Mailing List Archive

Performance issue with CPython 3.10 + Cython
Hi all,

I am wrapping an embedded application (, which does not use any dynamic
memory management,) using Cython to call it from CPython. The wrapped
application uses a cyclic executive, i.e. everything is done in the
input-logic-output design, typical for some real-time related domains.
Consequentially, every application cycle executes more or less the very
same code.

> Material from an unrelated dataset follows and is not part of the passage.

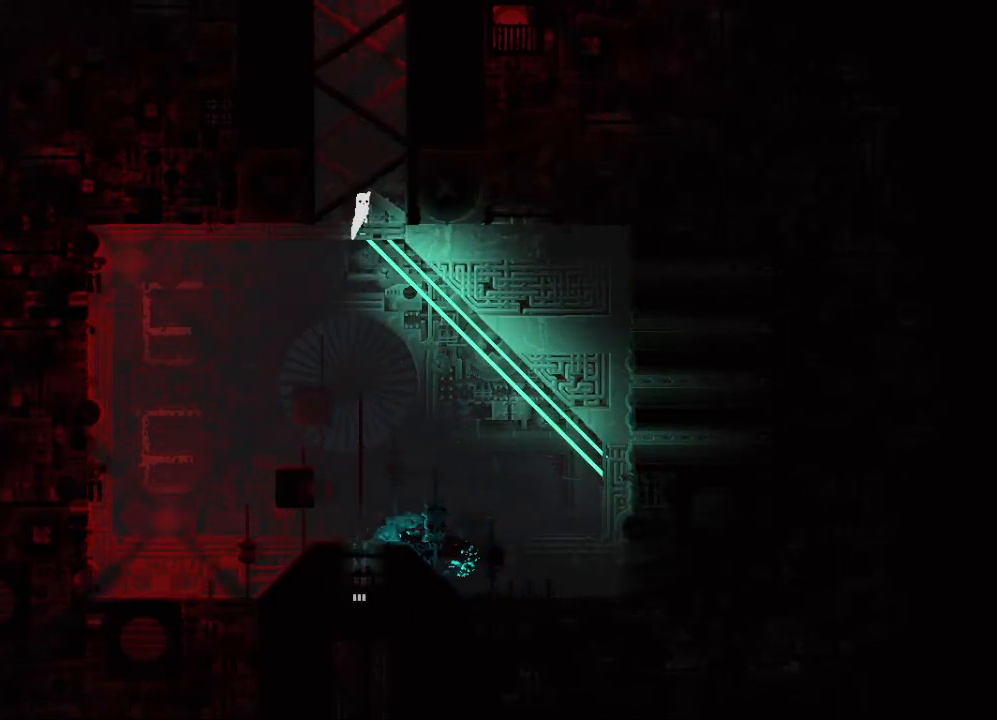
{"keys": ["up"], "mouse_move": "still", "events": []}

As I am still in a prototyping stadium, the wrapped process is
completely CPU-bound, i.e. except of some logging output there is no I/O
whatsoever.

During one second of "application time", I am doing exactly 120 calls into
the application through three Cython-wrapped API functions. The
application uses some platform-dependent APIs, which I have also wrapped
with Cython, so that there are numerous callbacks into the Python realm per
call into the application. What I am observing now, is that the performance
per "application second" decreases (remember: executing code that does the
same thing on every cycle) and extending the number of loop iterations does
not seem to cause any bound to this decrease. In the log ouput below, you
can see the GC counts, which look innocent to me. The "real time" is
measured using "time.time()". The "top" utility does not suggest any memory
leak either. I am developing on WSL2, but I have checked that this
performance effect also happens on physical machines. Right now, I am
staring at "kcachegrind", but I have no idea, how to determine time series
for the performance of functions (I am not looking for those functions,
which need the most time, but for those, which consume more and more
execution time).

One more thing to look for could be memory fragmentation, but before that I
would like to ask the experts here for their ideas and experiences and/or
for tools, which could help to find the culprit.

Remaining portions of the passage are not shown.